> Passage shown
At 2013-10-30 11:04:36 -0400, t...@sss.pgh.pa.us wrote:
>
> > As a compromise, perhaps we can unconditionally round the size up to be
> > a multiple of 2MB? […]
> 
> That sounds reasonably painless to me. 

Here's a patch that does that and adds a DEBUG1 log message when we try
with MAP_HUGETLB and fail and fallback to ordinary mmap.

-- Abhijit
diff --git a/src/backend/utils/misc/postgresql.conf.sample b/src/backend/utils/misc/postgresql.conf.sample
index 707edf1..7d9d0a8 100644
--- a/src/backend/utils/misc/postgresql.conf.sample
+++ b/src/backend/utils/misc/postgresql.conf.sample
@@ -113,6 +113,7 @@
 
 #shared_buffers = 32MB			# min 128kB
 					# (change requires restart)
+#huge_tlb_pages = try			# try to map memory with MAP_HUGETLB (on, off, try)
 #temp_buffers = 8MB			# min 800kB
 #max_prepared_transactions = 0		# zero disables the feature
 					# (change requires restart)

diff --git a/doc/src/sgml/config.sgml b/doc/src/sgml/config.sgml
index 77a9303..e4ded7a 100644
--- a/doc/src/sgml/config.sgml
+++ b/doc/src/sgml/config.sgml
@@ -1052,6 +1052,49 @@ include 'filename'
       </listitem>
      </varlistentry>
 
+     <varlistentry id="guc-huge-tlb-pages" xreflabel="huge_tlb_pages">
+      <term><varname>huge_tlb_pages</varname> (<type>enum</type>)</term>
+      <indexterm>
+       <primary><varname>huge_tlb_pages</> configuration parameter</primary>
+      </indexterm>
+      <listitem>
+       <para>
+        Enables/disables the use of huge TLB pages. Valid values are
+        <literal>try</literal> (the default), <literal>on</literal>,
+        and <literal>off</literal>.
+       </para>
+
+       <para>
+        At present, this feature is supported only on Linux. The setting
+        is ignored on other systems.

> Task to carry out
Check each statement against the huge_tlb_pages patch message and answer yes or no, quoting the exact words that decide it. 1. The patch adds a DEBUG1 log message for when mapping with MAP_HUGETLB fails. 2. In the sample configuration, the minimum for temp_buffers is 8MB. 3. The huge_tlb_pages feature is currently supported on all systems.

> Recorded data
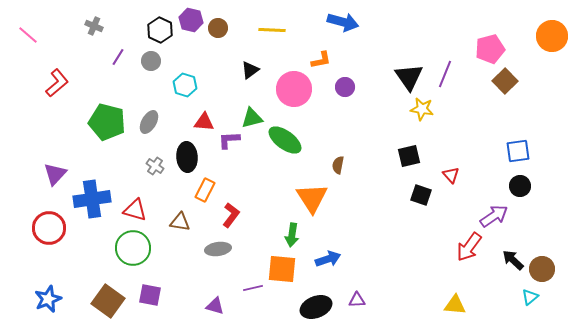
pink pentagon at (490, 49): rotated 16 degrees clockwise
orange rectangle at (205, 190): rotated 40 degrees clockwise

> Output
1. Yes: "adds a DEBUG1 log message when we try with MAP_HUGETLB and fail and fallback to ordinary mmap"
2. No: "min 800kB"
3. No: "At present, this feature is supported only on Linux."